## Trecho
-*-

A EXMA. SRA. DESEMBARGADORA FEDERAL RENATA LOTUFO (Relatora):

Trata-se de ação rescisória movida por Márcio Silva Maia Júnior, visando à rescisão de sentença prolatada pela 1ª Vara Federal de São Carlos (ID 216545366), que, no bojo da ação de procedimento comum n. 5001927-15.2019.4.03.6115, julgou improcedente o pedido do autor, consistente na reintegração, pelo reengajamento, aos quadros da Força Aérea Brasileira.

O autor narra que ingressou, em 28/04/2016, como Terceiro Sargento do Quadro de Sargentos Reserva de 2ª Classe Convocado na Academia da Força Aérea em Pirassununga/SP. Informa que permaneceu em atividade até 24/04/2019, quando foi licenciado ex officio, com fundamento no art. 121, § 3º, “a”, da Lei n. 6.880/80. Além disso, sustenta que formulou pedido de prorrogação do tempo de serviço, mas tal pedido foi indeferido por não satisfazer a condição de “não ter restrições em relação aos conceitos moral e profissional informados pela Secretaria da Comissão de Promoções de Graduados”, conforme determina o item 2.11.4, letra "e", da ICA 39-23.

Afirma que a razão de não ter atendido a esse critério foi a existência de inquérito policial militar (IPM) para averiguar suposto crime do art. 217 do CPM (injúria real). Contudo, aduz que, posteriormente ao ato de licenciamento, o IPM foi arquivado e, então, solicitou a reconsideração da decisão administrativa, o que foi negada. Nesse panorama, alega que a sentença rescindenda violou manifestamente norma jurídica, ao não anular o ato administrativo de licenciamento por ofensa ao princípio da presunção de inocência.

-*-

## Tarefas a realizar
A. Segundo o relatório da ação rescisória, em que data o autor foi licenciado ex officio?
B. Copie do relatório da ação rescisória o segmento que começa em "A EXMA. SRA." e vai até "Força Aérea Brasileira.".
C. Prossiga com a redação do relatório da ação rescisória a partir da última frase apresentada.
A listagem provém de uma fonte distinta.

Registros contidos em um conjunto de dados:
-*-

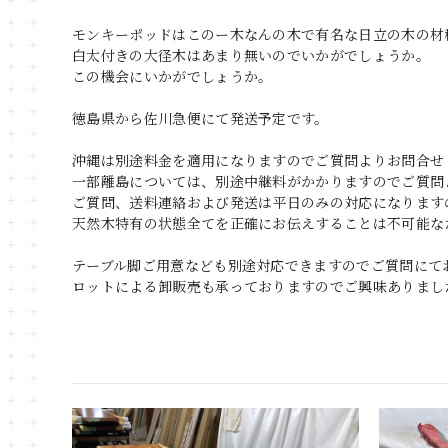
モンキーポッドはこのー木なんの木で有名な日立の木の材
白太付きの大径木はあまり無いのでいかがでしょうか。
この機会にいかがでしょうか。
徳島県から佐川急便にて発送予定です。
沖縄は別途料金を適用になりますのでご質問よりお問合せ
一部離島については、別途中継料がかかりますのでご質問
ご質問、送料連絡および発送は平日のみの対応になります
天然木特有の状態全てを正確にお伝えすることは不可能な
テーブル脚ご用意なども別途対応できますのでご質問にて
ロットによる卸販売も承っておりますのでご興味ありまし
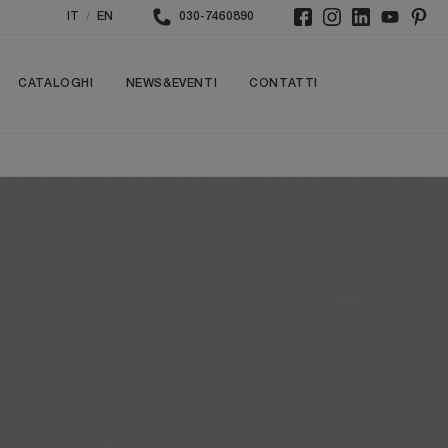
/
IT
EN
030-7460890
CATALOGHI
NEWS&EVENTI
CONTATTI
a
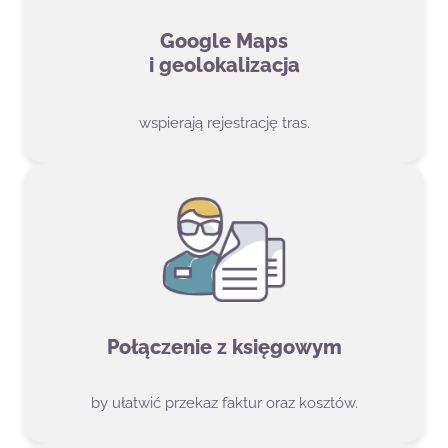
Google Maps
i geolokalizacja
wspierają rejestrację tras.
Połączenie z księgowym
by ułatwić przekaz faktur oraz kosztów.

-*-

## Respostas em sequência
A. Em 24/04/2019.

B.
A EXMA. SRA. DESEMBARGADORA FEDERAL RENATA LOTUFO (Relatora):

Trata-se de ação rescisória movida por Márcio Silva Maia Júnior, visando à rescisão de sentença prolatada pela 1ª Vara Federal de São Carlos (ID 216545366), que, no bojo da ação de procedimento comum n. 5001927-15.2019.4.03.6115, julgou improcedente o pedido do autor, consistente na reintegração, pelo reengajamento, aos quadros da Força Aérea Brasileira.

C.
Diante disso, requer a rescisão da sentença proferida nos autos de n. 5001927-15.2019.4.03.6115, com a realização de novo julgamento do processo, a fim de que se anule o ato administrativo que determinou o seu licenciamento.

Foi deferida a gratuidade de justiça (ID 252707719).

Em contestação (ID 245701216), a parte ré rebate os fundamentos apresentados pelo autor e pugna pela improcedência da ação.

As partes apresentaram razões finais ratificando os seus argumentos já apresentados (ID 262962906 e 263797064).

Em seu parecer (ID 277990554), o Ministério Público Federal manifesta que não há interesse público que justifique a sua intervenção no feito.

É o relatório.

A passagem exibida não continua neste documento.